150M Weekend House by Shinichi Ogawa & Associates
By Sophie - Categories: Bathroom, Bedroom, Bookshelf, Curiosity, Dining Room, Fireplace, Furniture, Hall and Entrance, Houses, Interior Design, Landscaping, Living Room, Resort Residences, Selected Work, Staircase, Study Room, Swimming Pool, Terrace Add a comment
This contemporary home by Shinichi Ogawa & Associates currently holds the title of the world’s longest house.
The 1,614 foot length, which is dominated by glass, provides stunning views of the Khao yai forest complex in Khao yai, Thailand.
It was created in 2012.
150M Weekend House by Shinichi Ogawa & Associates:
“Overlooking the rich natural environment, the world’s longest house tops a hill in the Khao yai forest complex, Thailand.
Through the water fall as a entrance gate, the road leads you to the main house extending east and west on the left, and on the opposite side, a glass house in the forest as a guest house. The main house is simply composed of a white cube and 2 horizontal plates of 11m wide by 150m long.
All rooms for owner family are put linearly between the plates, opening to both north corridor and south deck terrace.
A glazed room for spa&fitness at the east end, 6 bedrooms with exclusive bathroom and living room, a family living/dining room, and storages or maid rooms at the west end.
This extremely long planning takes advantage of the beautiful landscape, gaining a panoramic view and a dynamic scale space as the very long deck terrace. At the same time, it regards a airy comfortable living environment.

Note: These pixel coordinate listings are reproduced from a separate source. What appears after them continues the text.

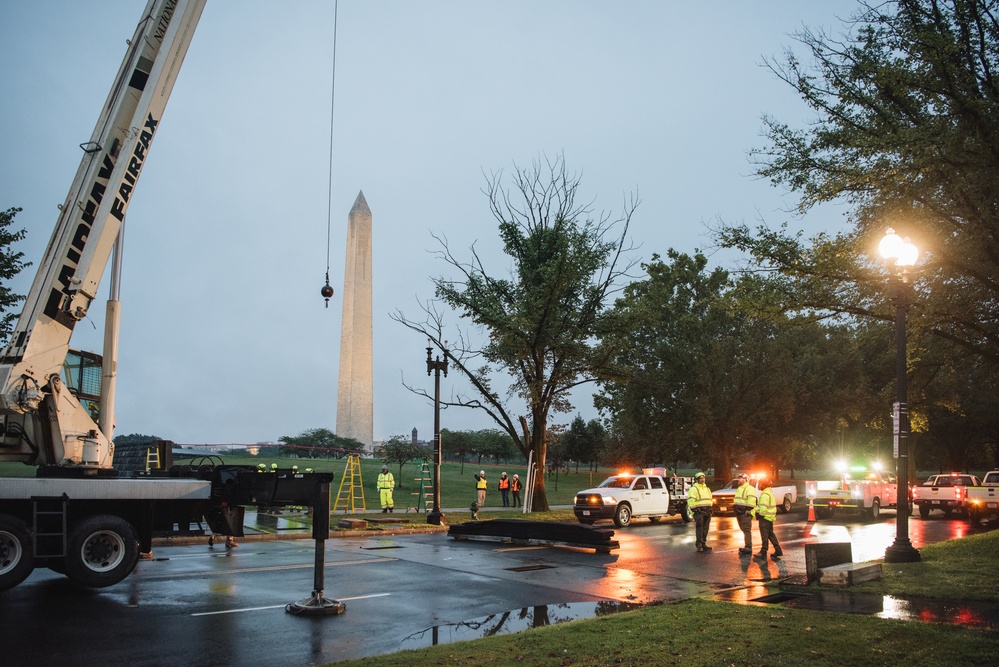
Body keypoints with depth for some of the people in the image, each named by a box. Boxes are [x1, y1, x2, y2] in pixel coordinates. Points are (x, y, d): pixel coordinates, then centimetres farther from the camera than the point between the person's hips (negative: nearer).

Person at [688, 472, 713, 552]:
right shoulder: (694, 489, -6)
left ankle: (703, 544, 20)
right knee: (699, 529, -10)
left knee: (705, 529, 11)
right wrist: (694, 510, -17)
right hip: (699, 511, -7)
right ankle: (699, 546, -9)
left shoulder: (707, 489, 19)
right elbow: (691, 500, -12)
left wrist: (710, 509, 20)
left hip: (707, 511, 7)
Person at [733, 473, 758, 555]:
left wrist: (748, 510, -24)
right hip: (739, 511, 10)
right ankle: (747, 546, 17)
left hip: (745, 512, -10)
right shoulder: (739, 489, 22)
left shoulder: (750, 488, -9)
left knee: (747, 530, -12)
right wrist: (735, 507, 23)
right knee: (744, 530, 12)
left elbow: (751, 500, -19)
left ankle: (748, 548, -14)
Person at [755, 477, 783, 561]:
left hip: (765, 517, -10)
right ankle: (778, 550, 18)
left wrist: (760, 515, -14)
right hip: (770, 517, 10)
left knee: (764, 535, -4)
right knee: (771, 534, 16)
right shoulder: (770, 493, 15)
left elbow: (763, 508, -24)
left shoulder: (765, 495, -19)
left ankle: (763, 552, 0)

Above the private rooms, there is a roof top terrace covered with sand and the swimming pool of 40m long. It’s like a floating sky beach surrounded by mountains.
The white cube as formal living/dining room has 6M high ceiling. The stairs from the hall below divides the large room into southern living space and northern dining space.
150m weekend house – the longest house in this century - was born by admiring the mountain scenery as a given condition and imagining a seascape as the contrastive view.”